Gaussian Mixture Models

Gaussian Mixture Models#

k-means clustering suffers from a major problem because it calculates the distance between data and the cluster centres; the clusters are necessarily circular/spherical. We can see this in the example below, where the data are skewed.

import numpy as np
import pandas as pd
import seaborn as sns
import matplotlib.pyplot as plt
from sklearn import datasets
from sklearn.cluster import KMeans

data = pd.read_csv('../data/skew.csv')

kmeans = KMeans(n_clusters=3, random_state=0).fit(data)
data['kmeans'] = kmeans.labels_

fig, ax = plt.subplots()
sns.scatterplot(x='x1', y='x2', hue='kmeans', data=data, ax=ax)
plt.show()
../_images/969bb75cbd125db36495625a2d6306a2a23740fa3e4c4a2ad6da342752ba88ae.png

It is clear to us that there are three clusters and what data points are associated with each. However, the Euclidean nature of k-means clustering means that the wrong clusters are identified.
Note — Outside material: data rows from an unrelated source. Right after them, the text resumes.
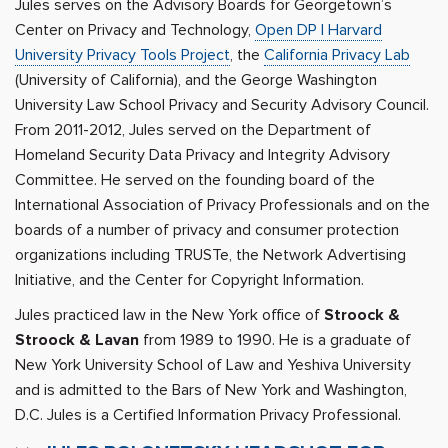
Jules serves on the Advisory Boards for Georgetown’s
Center on Privacy and Technology,
Open DP | Harvard
University Privacy Tools Project
, the
California Privacy Lab
(University of California), and the George Washington
University Law School Privacy and Security Advisory Council.
From 2011-2012, Jules served on the Department of
Homeland Security Data Privacy and Integrity Advisory
Committee. He served on the founding board of the
International Association of Privacy Professionals and on the
boards of a number of privacy and consumer protection
organizations including TRUSTe, the Network Advertising
Initiative, and the Center for Copyright Information.
Jules practiced law in the New York office of
Stroock &
Stroock & Lavan
from 1989 to 1990. He is a graduate of
New York University School of Law and Yeshiva University
and is admitted to the Bars of New York and Washington,
D.C. Jules is a Certified Information Privacy Professional.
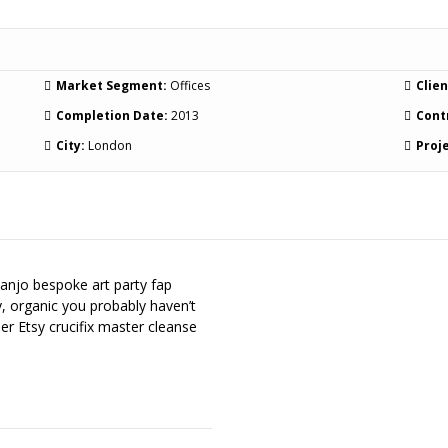
Market Segment:
Offices
Clien
Completion Date:
2013
Cont
City:
London
Proje
banjo bespoke art party fap
y, organic you probably haven’t
er Etsy crucifix master cleanse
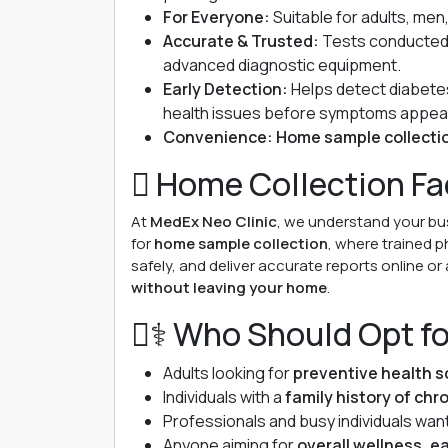
For Everyone:
Suitable for adults, men
Accurate & Trusted:
Tests conducted 
advanced diagnostic equipment.
Early Detection:
Helps detect diabetes
health issues before symptoms appea
Convenience:
Home sample collecti
 Home Collection Fac
At
MedEx Neo Clinic
, we understand your b
for
home sample collection
, where trained p
safely, and deliver accurate reports online or 
without leaving your home
.
‍⚕️ Who Should Opt f
Adults looking for
preventive health s
Individuals with a
family history of chr
Professionals and busy individuals wan
Anyone aiming for
overall wellness, ea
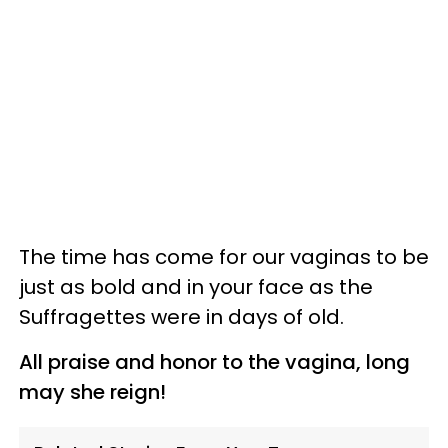
The time has come for our vaginas to be
just as bold and in your face as the
Suffragettes were in days of old.
All praise and honor to the vagina, long
may she reign!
Gaussian mixture models (GMMs) are another clustering method that also follows an expectation-maximisation algorithm. GMMs can overcome the linearity issue of k-means. Let’s see it in action.

from sklearn.mixture import GaussianMixture

gmm_data = data.drop('kmeans', axis=1)
gmm = GaussianMixture(n_components=3).fit(gmm_data)
data['gmm'] = gmm.predict(gmm_data)

fig, ax = plt.subplots()
sns.scatterplot(x='x1', y='x2', hue='gmm', data=data, ax=ax)
plt.show()
../_images/b7d0bc9d2601ec95bd20f79a076cfcc10622fd8b69f00a4806ab9c3788912285.png

The Gaussian mixture models approach can capture this skew, which is impossible in k-means. We can now look at the algorithm to understand why this is possible.